Out West Arts: Performance at the end of the world

Opera, music, theater, and art in Los Angeles and beyond

The beginning of the end

April 08, 2007

 
Photo: Kasskara / DG 2007
At last the shoe has dropped. Mark Swed reports in today’s LA Times (and as Alex Ross has pointed out as well) that the LA Philharmonic will lose Esa-Pekka Salonen as music director at the end of the 2008-2009 season to be replaced by Gustavo Dudamel. As painful as this is for those of us in LA, it is not unexpected. Salonen has almost single-handedly made the LA Phil a world class organization and probably the best orchestra in America. He has championed new music, and the organization has benefited from his own interests and work as a composer. He marshaled the group through its transition into its beautiful new home at the Walt Disney Concert Hall. But all good things must come to an end, and Salonen has made no secret about his competing interests and work responsibilities. When he renewed his contract with the Philharmonic last year, it was with the stipulation that further extensions beyond 2009 would be on a year to year basis, signaling that the end was probably more nigh than not. He will be greatly missed here in LA despite the report of his continued residence in the city.

Of course, the savvy LA Phil board new that this would be big and difficult news when it hit and that given the ongoing searches by several other major American orchestras for music directors, it would be best to settle things behind closed doors before airing everything in the town-square. And who can blame them? Resolving the question before the debate has even begun also spares everyone the weirdness seen in such places as New York with everybody and their brother including Lorin Maazel advocating for their favorite successors like some Medieval royal court jockeying for position after the death of a monarch.

The Phil’s choice is Dudamel, which certainly keeps with the organization's tradition of betting on young hot shots. Of course there are pluses and minuses. Dudamel is definitely untried in a number of departments. I’ve seen him conduct twice – last season with the LA Phil (which I wrote about here) and in Berlin at the Staatsoper Unter der Linden under the direct observation and tutelage of Daniel Barenboin (see the same link for more details). Both performances were strong, but hardly evidence that he can maintain the commitment the organization has had to 20th century and contemporary work. Still, he is no slouch by any means. But it is also the risk of the unknown that brings change and if the organization is going to continue to be groundbreaking it cannot go the route of so many other orchestras in the US always relying on bringing over “European Masters” in their twilight years to dazzle and impress.

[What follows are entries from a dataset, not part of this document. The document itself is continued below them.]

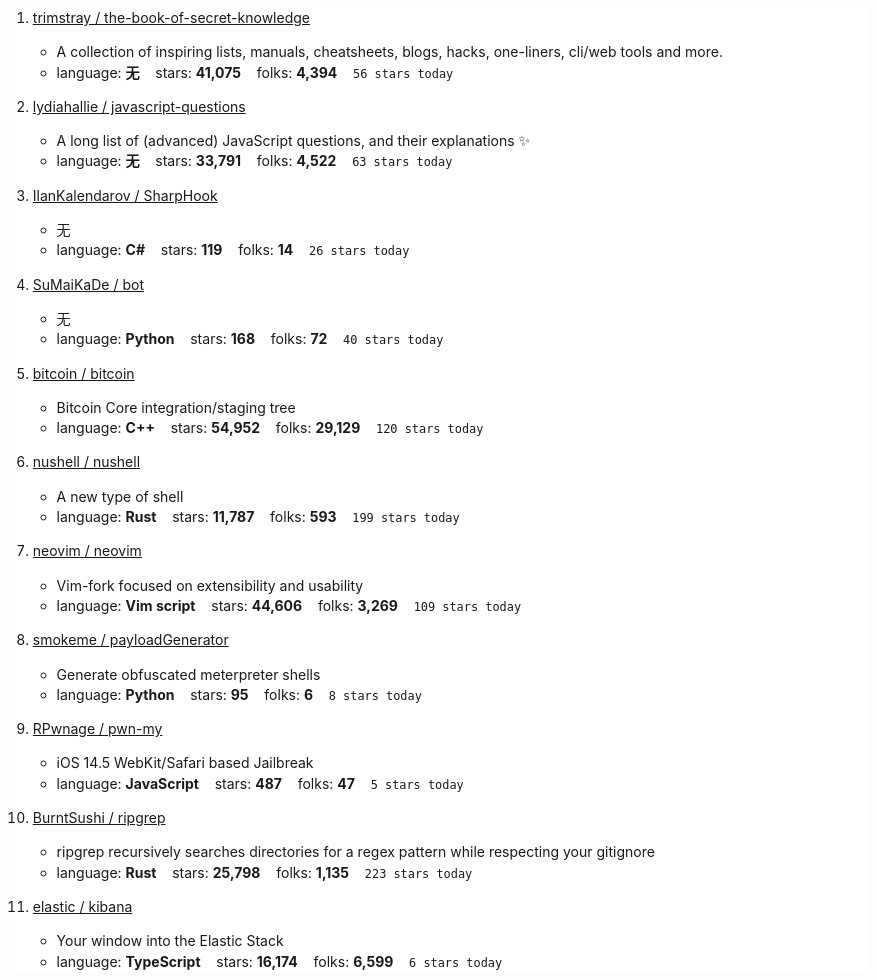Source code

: 1. [trimstray / the-book-of-secret-knowledge](https://github.com/trimstray/the-book-of-secret-knowledge)
    - A collection of inspiring lists, manuals, cheatsheets, blogs, hacks, one-liners, cli/web tools and more.
    - language: **无** &nbsp;&nbsp; stars: **41,075** &nbsp;&nbsp; folks: **4,394**  &nbsp;&nbsp; `56 stars today`

1. [lydiahallie / javascript-questions](https://github.com/lydiahallie/javascript-questions)
    - A long list of (advanced) JavaScript questions, and their explanations ✨
    - language: **无** &nbsp;&nbsp; stars: **33,791** &nbsp;&nbsp; folks: **4,522**  &nbsp;&nbsp; `63 stars today`

1. [IlanKalendarov / SharpHook](https://github.com/IlanKalendarov/SharpHook)
    - 无
    - language: **C#** &nbsp;&nbsp; stars: **119** &nbsp;&nbsp; folks: **14**  &nbsp;&nbsp; `26 stars today`

1. [SuMaiKaDe / bot](https://github.com/SuMaiKaDe/bot)
    - 无
    - language: **Python** &nbsp;&nbsp; stars: **168** &nbsp;&nbsp; folks: **72**  &nbsp;&nbsp; `40 stars today`

1. [bitcoin / bitcoin](https://github.com/bitcoin/bitcoin)
    - Bitcoin Core integration/staging tree
    - language: **C++** &nbsp;&nbsp; stars: **54,952** &nbsp;&nbsp; folks: **29,129**  &nbsp;&nbsp; `120 stars today`

1. [nushell / nushell](https://github.com/nushell/nushell)
    - A new type of shell
    - language: **Rust** &nbsp;&nbsp; stars: **11,787** &nbsp;&nbsp; folks: **593**  &nbsp;&nbsp; `199 stars today`

1. [neovim / neovim](https://github.com/neovim/neovim)
    - Vim-fork focused on extensibility and usability
    - language: **Vim script** &nbsp;&nbsp; stars: **44,606** &nbsp;&nbsp; folks: **3,269**  &nbsp;&nbsp; `109 stars today`

1. [smokeme / payloadGenerator](https://github.com/smokeme/payloadGenerator)
    - Generate obfuscated meterpreter shells
    - language: **Python** &nbsp;&nbsp; stars: **95** &nbsp;&nbsp; folks: **6**  &nbsp;&nbsp; `8 stars today`

1. [RPwnage / pwn-my](https://github.com/RPwnage/pwn-my)
    - iOS 14.5 WebKit/Safari based Jailbreak
    - language: **JavaScript** &nbsp;&nbsp; stars: **487** &nbsp;&nbsp; folks: **47**  &nbsp;&nbsp; `5 stars today`

1. [BurntSushi / ripgrep](https://github.com/BurntSushi/ripgrep)
    - ripgrep recursively searches directories for a regex pattern while respecting your gitignore
    - language: **Rust** &nbsp;&nbsp; stars: **25,798** &nbsp;&nbsp; folks: **1,135**  &nbsp;&nbsp; `223 stars today`

1. [elastic / kibana](https://github.com/elastic/kibana)
    - Your window into the Elastic Stack
    - language: **TypeScript** &nbsp;&nbsp; stars: **16,174** &nbsp;&nbsp; folks: **6,599**  &nbsp;&nbsp; `6 stars today`
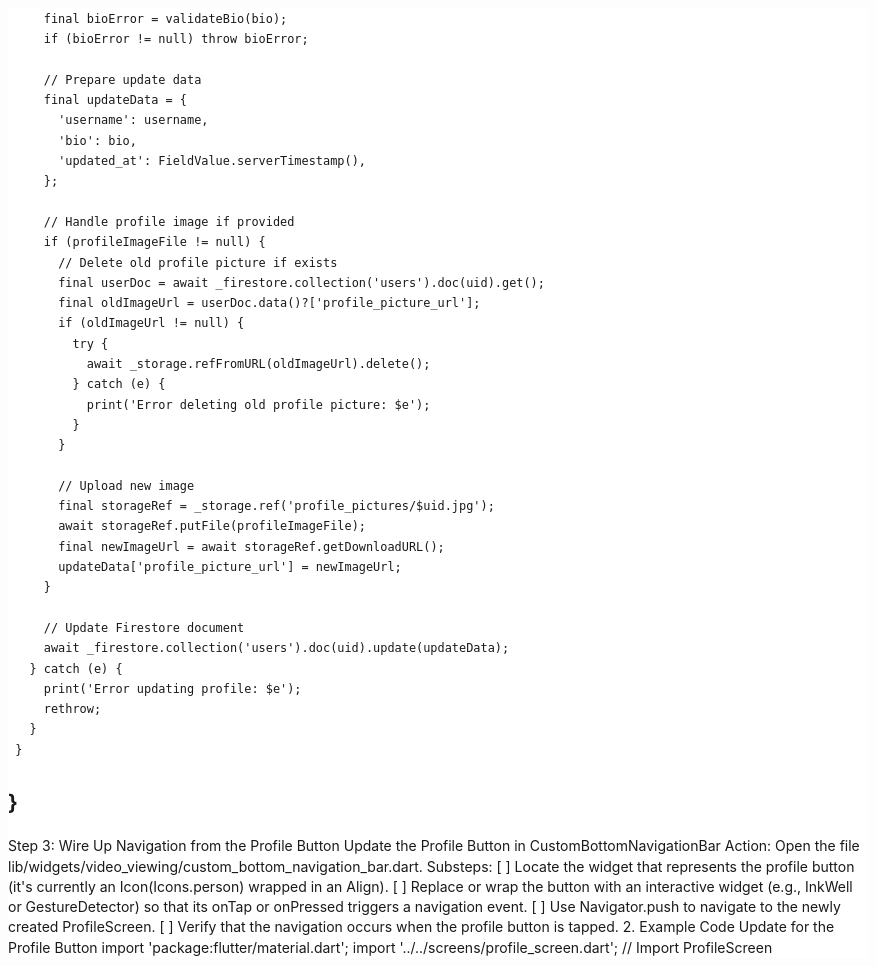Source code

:          final bioError = validateBio(bio);
         if (bioError != null) throw bioError;

         // Prepare update data
         final updateData = {
           'username': username,
           'bio': bio,
           'updated_at': FieldValue.serverTimestamp(),
         };

         // Handle profile image if provided
         if (profileImageFile != null) {
           // Delete old profile picture if exists
           final userDoc = await _firestore.collection('users').doc(uid).get();
           final oldImageUrl = userDoc.data()?['profile_picture_url'];
           if (oldImageUrl != null) {
             try {
               await _storage.refFromURL(oldImageUrl).delete();
             } catch (e) {
               print('Error deleting old profile picture: $e');
             }
           }

           // Upload new image
           final storageRef = _storage.ref('profile_pictures/$uid.jpg');
           await storageRef.putFile(profileImageFile);
           final newImageUrl = await storageRef.getDownloadURL();
           updateData['profile_picture_url'] = newImageUrl;
         }

         // Update Firestore document
         await _firestore.collection('users').doc(uid).update(updateData);
       } catch (e) {
         print('Error updating profile: $e');
         rethrow;
       }
     }
   }
---
Step 3: Wire Up Navigation from the Profile Button
Update the Profile Button in CustomBottomNavigationBar
Action: Open the file lib/widgets/video_viewing/custom_bottom_navigation_bar.dart.
Substeps:
[ ] Locate the widget that represents the profile button (it's currently an Icon(Icons.person) wrapped in an Align).
[ ] Replace or wrap the button with an interactive widget (e.g., InkWell or GestureDetector) so that its onTap or onPressed triggers a navigation event.
[ ] Use Navigator.push to navigate to the newly created ProfileScreen.
[ ] Verify that the navigation occurs when the profile button is tapped.
2. Example Code Update for the Profile Button
   import 'package:flutter/material.dart';
   import '../../screens/profile_screen.dart'; // Import ProfileScreen
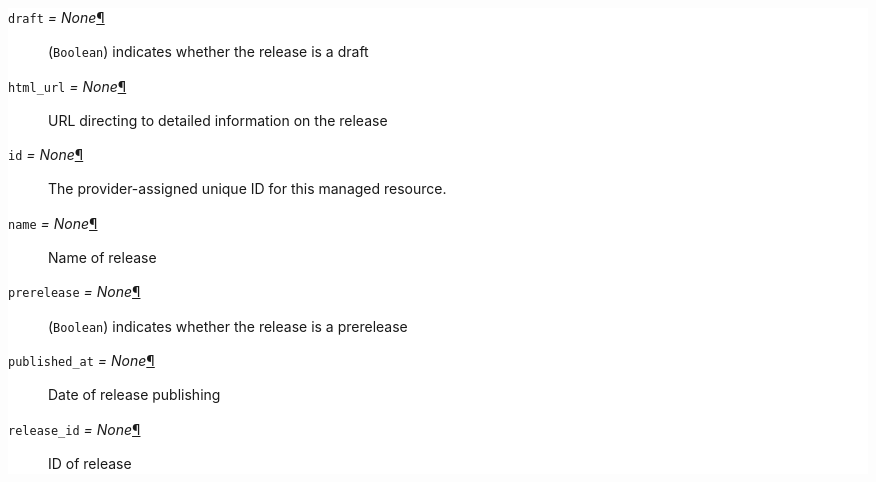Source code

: <dl class="py attribute">
<dt id="pulumi_github.GetReleaseResult.draft">
<code class="sig-name descname">draft</code><em class="property"> = None</em><a class="headerlink" href="#pulumi_github.GetReleaseResult.draft" title="Permalink to this definition">¶</a></dt>
<dd><p>(<code class="docutils literal notranslate"><span class="pre">Boolean</span></code>) indicates whether the release is a draft</p>
</dd></dl>

<dl class="py attribute">
<dt id="pulumi_github.GetReleaseResult.html_url">
<code class="sig-name descname">html_url</code><em class="property"> = None</em><a class="headerlink" href="#pulumi_github.GetReleaseResult.html_url" title="Permalink to this definition">¶</a></dt>
<dd><p>URL directing to detailed information on the release</p>
</dd></dl>

<dl class="py attribute">
<dt id="pulumi_github.GetReleaseResult.id">
<code class="sig-name descname">id</code><em class="property"> = None</em><a class="headerlink" href="#pulumi_github.GetReleaseResult.id" title="Permalink to this definition">¶</a></dt>
<dd><p>The provider-assigned unique ID for this managed resource.</p>
</dd></dl>

<dl class="py attribute">
<dt id="pulumi_github.GetReleaseResult.name">
<code class="sig-name descname">name</code><em class="property"> = None</em><a class="headerlink" href="#pulumi_github.GetReleaseResult.name" title="Permalink to this definition">¶</a></dt>
<dd><p>Name of release</p>
</dd></dl>

<dl class="py attribute">
<dt id="pulumi_github.GetReleaseResult.prerelease">
<code class="sig-name descname">prerelease</code><em class="property"> = None</em><a class="headerlink" href="#pulumi_github.GetReleaseResult.prerelease" title="Permalink to this definition">¶</a></dt>
<dd><p>(<code class="docutils literal notranslate"><span class="pre">Boolean</span></code>) indicates whether the release is a prerelease</p>
</dd></dl>

<dl class="py attribute">
<dt id="pulumi_github.GetReleaseResult.published_at">
<code class="sig-name descname">published_at</code><em class="property"> = None</em><a class="headerlink" href="#pulumi_github.GetReleaseResult.published_at" title="Permalink to this definition">¶</a></dt>
<dd><p>Date of release publishing</p>
</dd></dl>

<dl class="py attribute">
<dt id="pulumi_github.GetReleaseResult.release_id">
<code class="sig-name descname">release_id</code><em class="property"> = None</em><a class="headerlink" href="#pulumi_github.GetReleaseResult.release_id" title="Permalink to this definition">¶</a></dt>
<dd><p>ID of release</p>
</dd></dl>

There is another benefit as well. As Swed rightly points out, Dudamel does have the opportunity to place greater emphasis on music from Latin and South America. The LA Phil and other arts organizations in the city have not always done the best job of recognizing the music and art from the non-European heritage of a majority of the people who live in this city. Maybe this will happen and maybe it won’t, but I’ll say this, I think the LA Phil has made a wise choice and it’s great that they’re continuing to take risks. It is what has made them what they are up till now and it is the only way to prevent stagnation.

Photo: Bill Viola, Tristan und Isolde, Act III
I know this is a long post, but let me add one more thing. This weekend will bring back the Philharmonic’s Tristan Project: a semi-staged performance of Wagner’s Tristan und Isolde with Salonen, Christine Brewer, Alan Woodrow, and Anne Sofie von Otter that is presented in conjunction with a massive video art installation from Bill Viola. Each act will be performed on a separate evening this weekend paired with a piece from Debussy, and the entire opera will be performed twice on the 18th and the 24th. After the LA performances, it will travel to NY where people would be foolish to miss it. This was probably the greatest moment I’ve had listening to the LA Phil under Salonen and it should not be missed. It is a fitting performance after this announcement in that in many ways Tristan is also very much the beginning of the end. If you want to see Esa-Pekka Salonen and the legacy he is leaving as music director in Los Angeles, this is it in a nutshell, now’s your chance.